● TASK DESCRIPTION
Write out the listing line for line, starting at its first line and stopping after the line that contains "spoločne hľadajú bezpečné alternatívy". Leave the pictures out of your answer.

[Saved data entries]
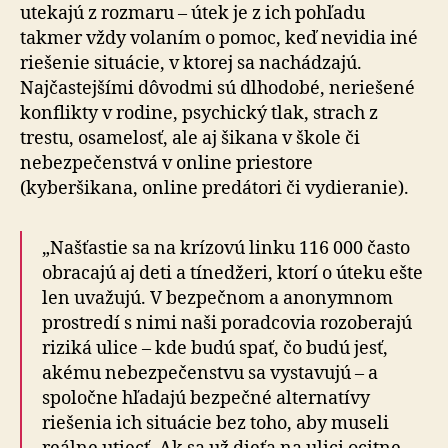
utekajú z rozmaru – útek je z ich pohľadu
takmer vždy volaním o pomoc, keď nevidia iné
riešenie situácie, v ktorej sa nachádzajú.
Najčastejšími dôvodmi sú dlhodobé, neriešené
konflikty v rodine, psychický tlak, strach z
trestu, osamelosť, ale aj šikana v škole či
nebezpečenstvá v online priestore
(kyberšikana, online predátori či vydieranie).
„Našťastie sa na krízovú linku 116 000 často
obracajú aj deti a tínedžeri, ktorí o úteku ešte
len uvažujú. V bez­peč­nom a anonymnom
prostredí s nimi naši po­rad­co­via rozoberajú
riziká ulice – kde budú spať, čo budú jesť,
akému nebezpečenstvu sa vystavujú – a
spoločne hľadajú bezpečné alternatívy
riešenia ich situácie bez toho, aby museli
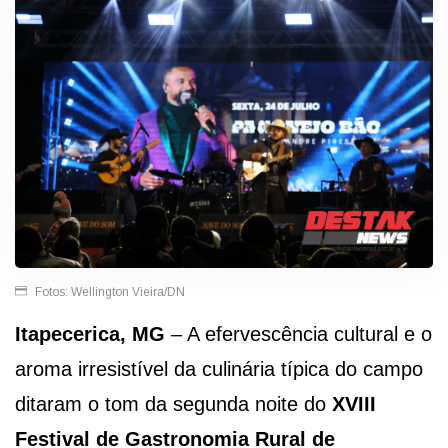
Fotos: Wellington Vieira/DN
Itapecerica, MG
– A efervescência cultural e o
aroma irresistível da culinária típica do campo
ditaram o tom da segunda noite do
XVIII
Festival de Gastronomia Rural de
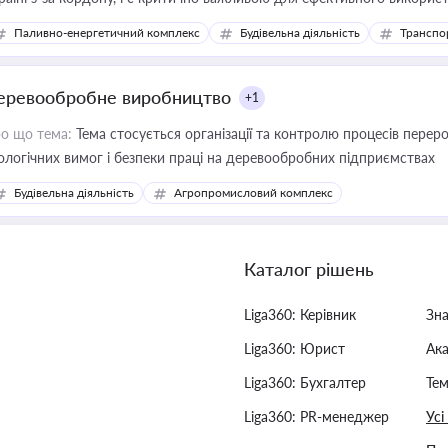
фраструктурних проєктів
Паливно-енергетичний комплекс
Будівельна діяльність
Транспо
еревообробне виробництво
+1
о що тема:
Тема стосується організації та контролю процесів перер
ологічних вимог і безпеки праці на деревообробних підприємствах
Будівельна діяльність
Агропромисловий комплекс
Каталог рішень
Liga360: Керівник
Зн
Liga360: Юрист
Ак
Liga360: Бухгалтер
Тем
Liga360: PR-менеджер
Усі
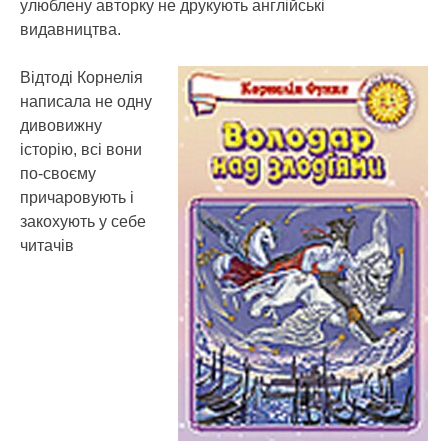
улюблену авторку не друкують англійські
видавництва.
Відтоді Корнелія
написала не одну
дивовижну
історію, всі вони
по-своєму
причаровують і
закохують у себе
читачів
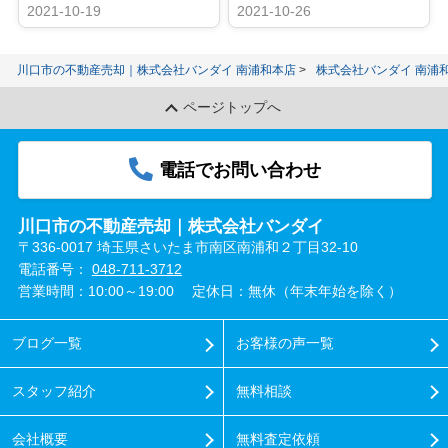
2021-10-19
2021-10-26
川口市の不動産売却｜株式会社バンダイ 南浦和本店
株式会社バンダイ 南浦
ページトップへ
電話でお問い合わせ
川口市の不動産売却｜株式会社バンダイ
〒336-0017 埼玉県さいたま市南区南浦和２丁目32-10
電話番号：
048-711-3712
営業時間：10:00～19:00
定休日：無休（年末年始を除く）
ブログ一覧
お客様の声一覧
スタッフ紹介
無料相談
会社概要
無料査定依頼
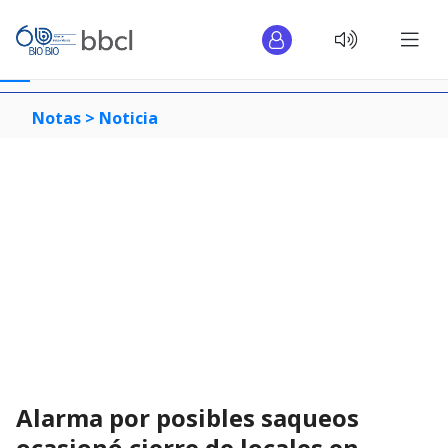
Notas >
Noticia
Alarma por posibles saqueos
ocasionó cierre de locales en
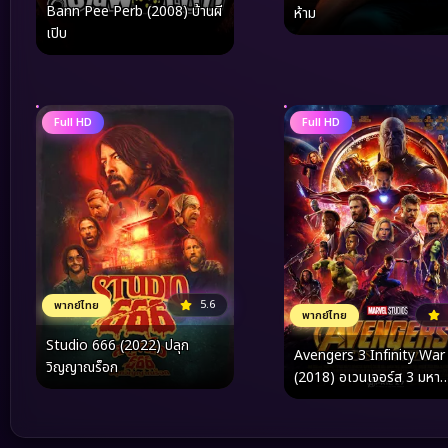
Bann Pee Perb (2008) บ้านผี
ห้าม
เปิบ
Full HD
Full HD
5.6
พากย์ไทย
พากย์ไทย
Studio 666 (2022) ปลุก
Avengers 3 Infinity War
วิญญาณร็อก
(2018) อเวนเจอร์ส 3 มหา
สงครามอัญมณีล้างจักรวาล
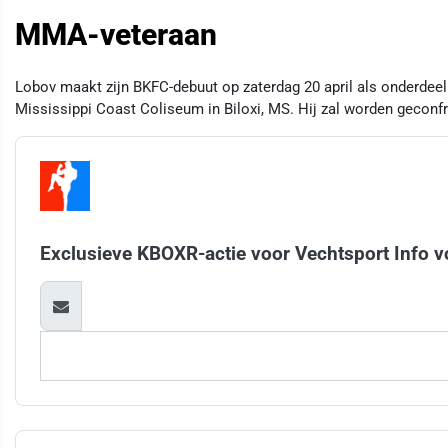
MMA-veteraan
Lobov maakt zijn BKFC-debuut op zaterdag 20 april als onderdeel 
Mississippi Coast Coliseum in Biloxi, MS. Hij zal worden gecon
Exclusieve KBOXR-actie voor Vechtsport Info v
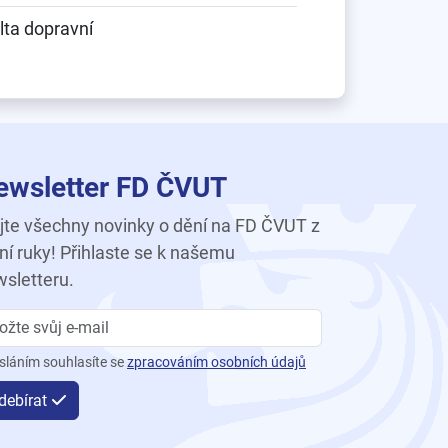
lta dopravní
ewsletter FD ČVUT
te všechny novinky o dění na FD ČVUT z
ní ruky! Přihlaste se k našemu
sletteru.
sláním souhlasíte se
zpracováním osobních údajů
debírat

● ANSWER TO THIS TASK
utekajú z rozmaru – útek je z ich pohľadu
takmer vždy volaním o pomoc, keď nevidia iné
riešenie situácie, v ktorej sa nachádzajú.
Najčastejšími dôvodmi sú dlhodobé, neriešené
konflikty v rodine, psychický tlak, strach z
trestu, osamelosť, ale aj šikana v škole či
nebezpečenstvá v online priestore
(kyberšikana, online predátori či vydieranie).
„Našťastie sa na krízovú linku 116 000 často
obracajú aj deti a tínedžeri, ktorí o úteku ešte
len uvažujú. V bez­peč­nom a anonymnom
prostredí s nimi naši po­rad­co­via rozoberajú
riziká ulice – kde budú spať, čo budú jesť,
akému nebezpečenstvu sa vystavujú – a
spoločne hľadajú bezpečné alternatívy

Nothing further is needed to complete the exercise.